Es ist das Horrorszenario für jeden Flugpassagier: Der Co-Pilot des Germanwings-Flugs 4U9525 verschanzte sich nach ersten Ermittlungserkenntnissen im Cockpit, um die Maschine zum Absturz zu bringen. Sein Kapitän konnte die Kontrolle über den A320 nicht zurückgewinnen, niemand den Absturz verhindern.
Auch wenn die Tragödie des Germanwings-Flugs einzigartig zu sein scheint: Flugexperten machen sich schon seit Jahren Gedanken, wie sich ein Passagierjet aus einer solchen Notlage befreien ließe. Vor allem nach den Flugzeug-Entführungen am 11. September 2001 kam die Diskussion auf, wer der größere Risikofaktor an Bord ist: die Maschine – oder der Mensch?
Bei Flugzeugentführungen ist die Antwort klar: Sämtliche Passagiere sind den Kidnappern praktisch hilflos ausgeliefert.

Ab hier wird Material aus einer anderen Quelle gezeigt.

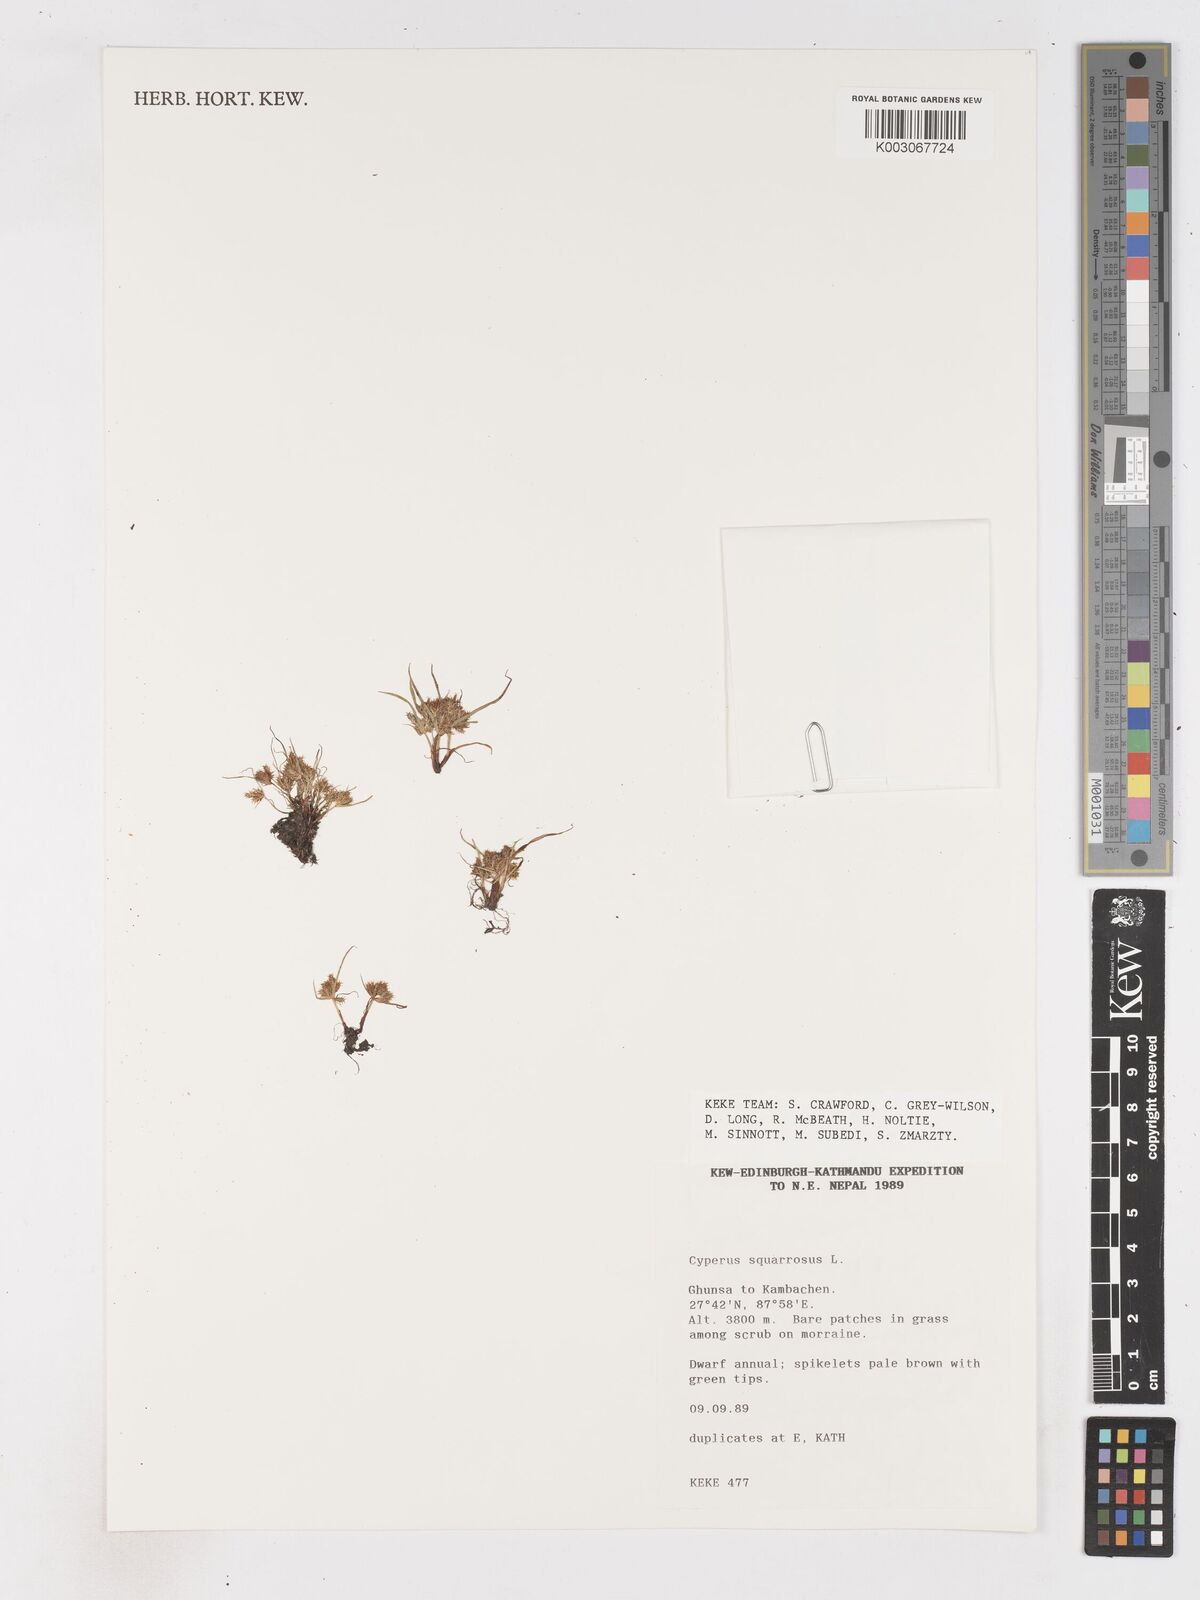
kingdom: Plantae
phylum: Tracheophyta
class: Liliopsida
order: Poales
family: Cyperaceae
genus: Cyperus
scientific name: Cyperus squarrosus
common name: Awned cyperus
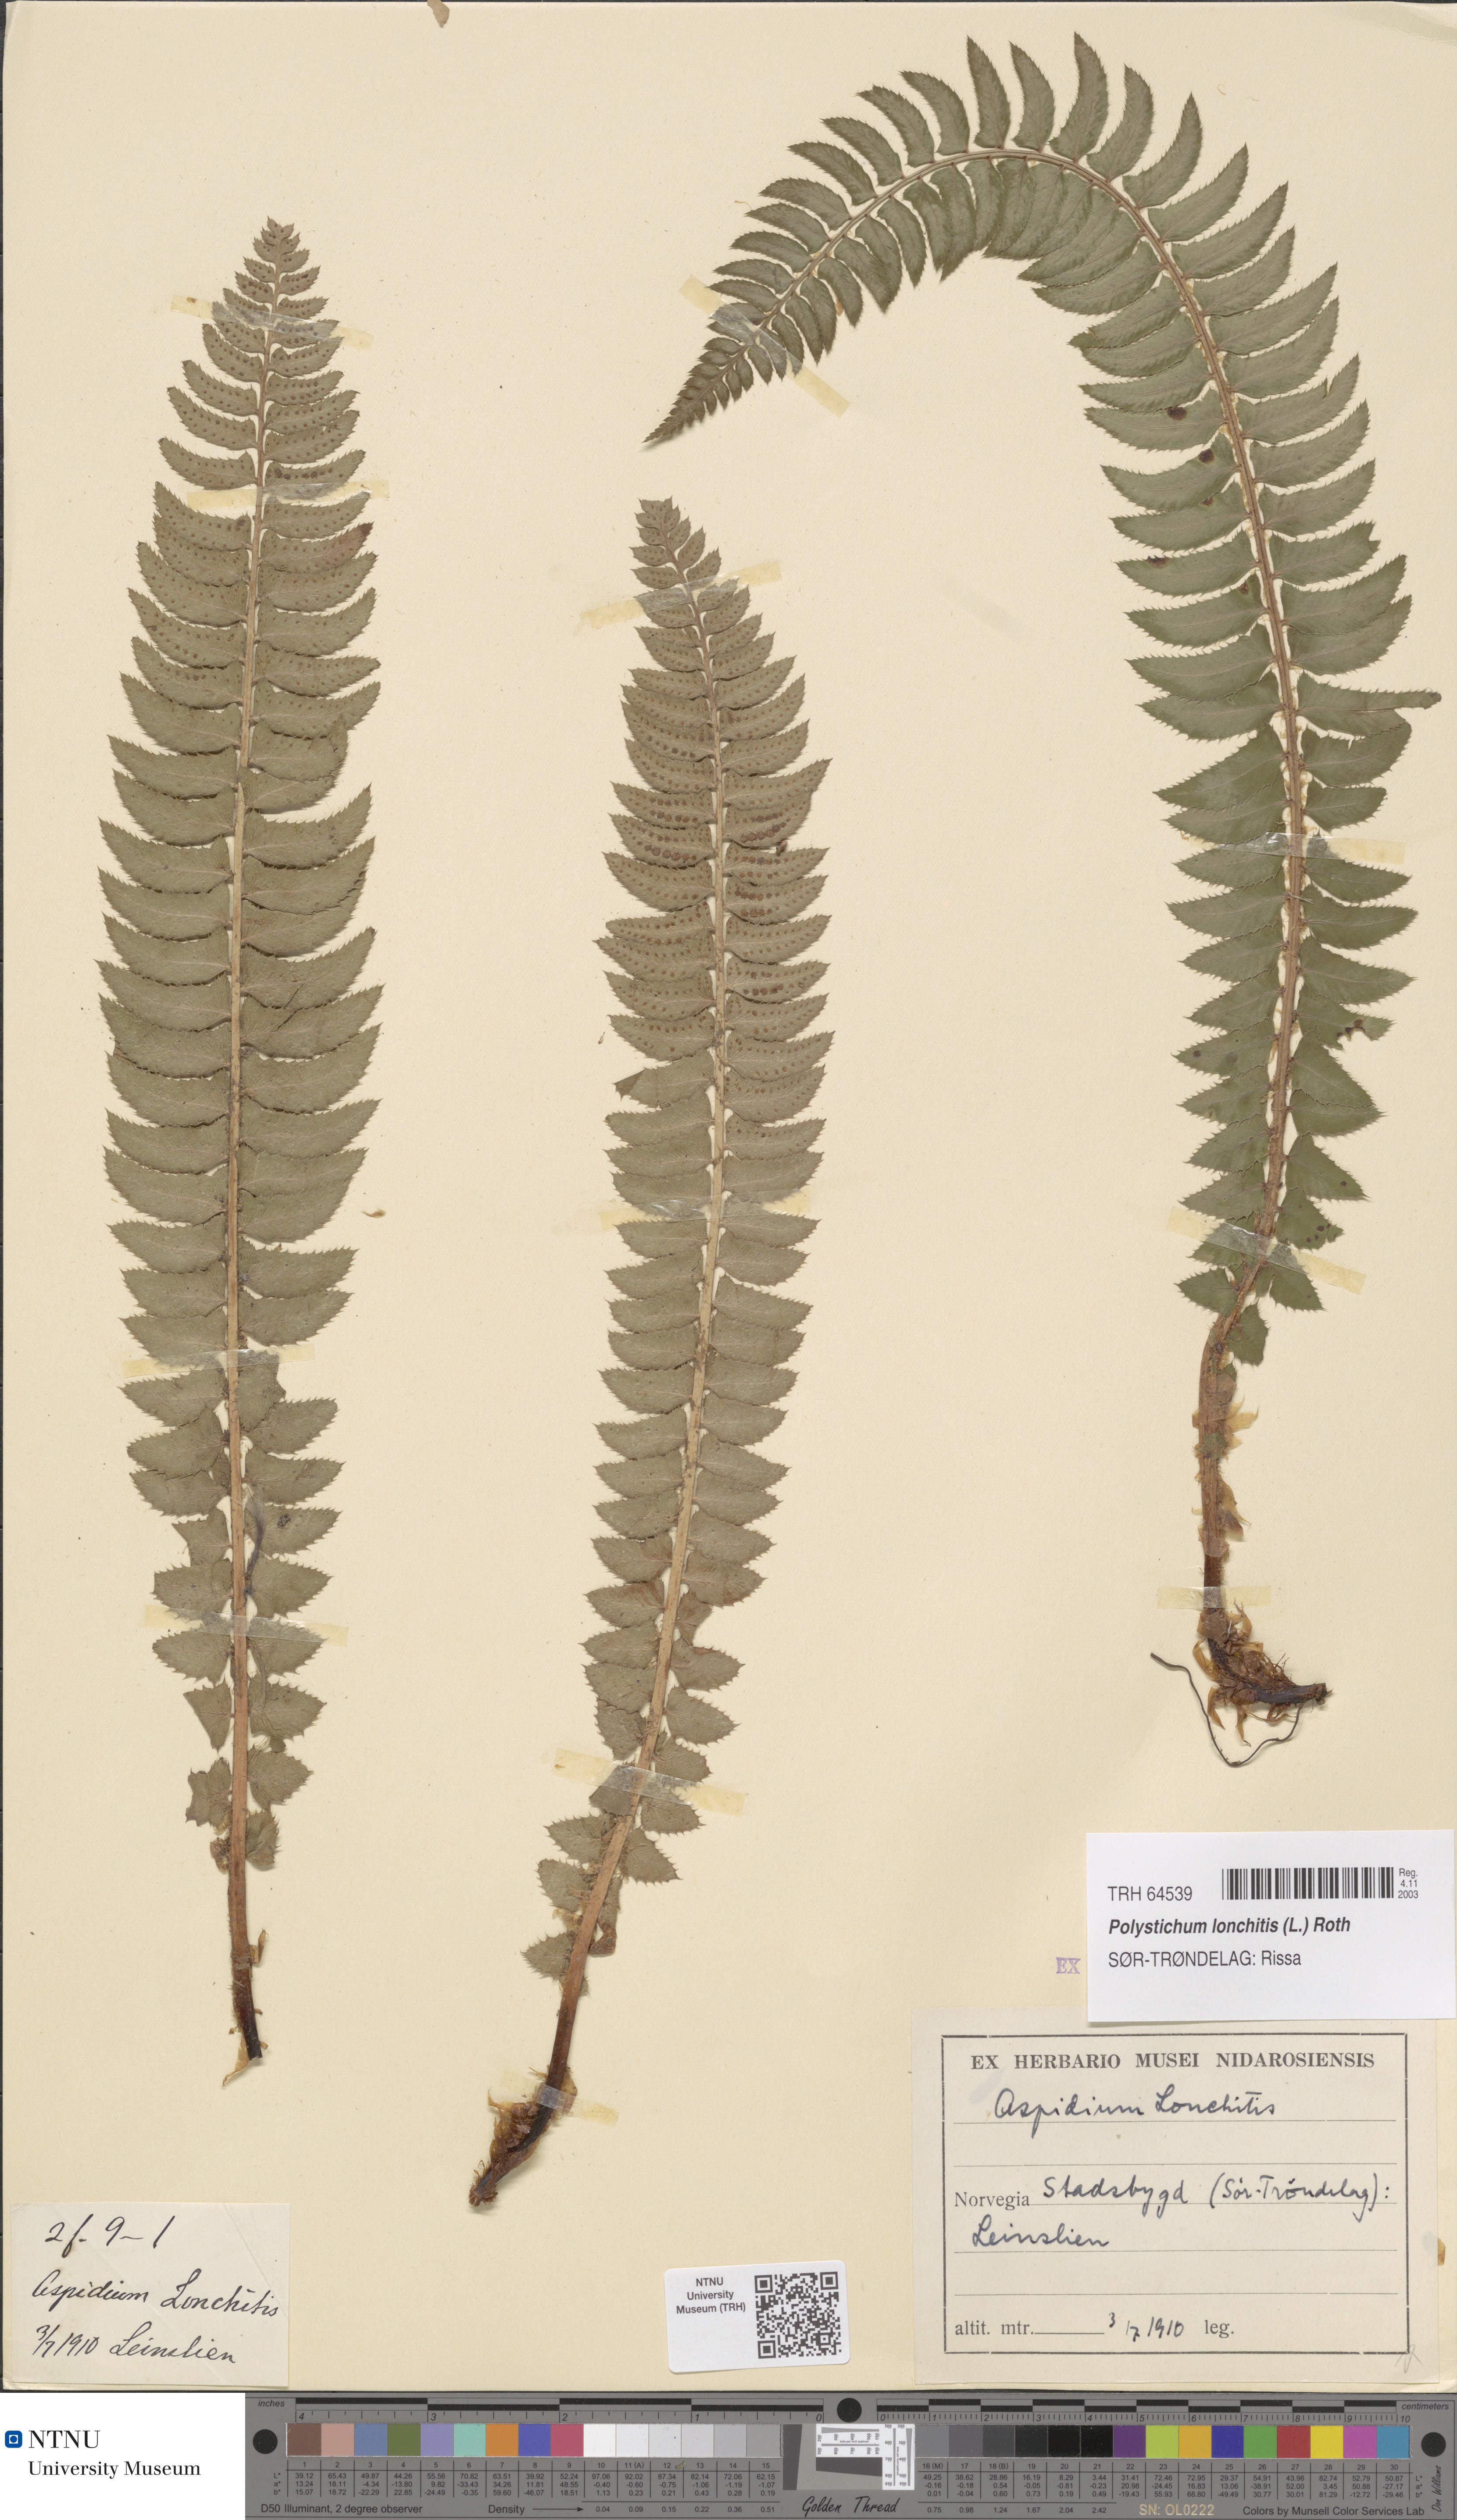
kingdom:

Dabei sind Maschinen längst per Funk mit Bodenstationen vernetzt, sie orten sich mit Hilfe von GPS-Signalen – und sogar die Triebwerke funken ihren Zustand permanent an eine Leitstelle des Herstellers. Warum also im Notfall nicht gleich die Maschine per Funk vom Boden aus steuern?
Kontrolle vom Boden
Dass dies keineswegs eine absurde Idee ist, glauben etwa die Experten eines Forschungsprojekts der EU namens Safe Automatic Flight Back and Landing of Aircraft, kurz: Sofia. Unter diesem Titel untersuchte ein Konsortium von Unternehmen und Luftfahrtorganisationen, darunter auch die Deutsche Flugsicherung, wie sich entführte Maschinen retten ließen.
Aus dem Abschlussbericht des Projekts aus dem Jahr 2009 ist ersichtlich, wie sich die Experten das vorstellen: Gerät ein Flugzeug in die Kontrolle eines Terroristen, dann ist das Ziel, das Flugzeug so schnell wie möglich sicher auf einem Flughafen zu landen. Dazu soll eine Ground Security Decision Station eingerichtet werden – eine Bodenstation, die per Funk die Notlandung des Fliegers auslöst.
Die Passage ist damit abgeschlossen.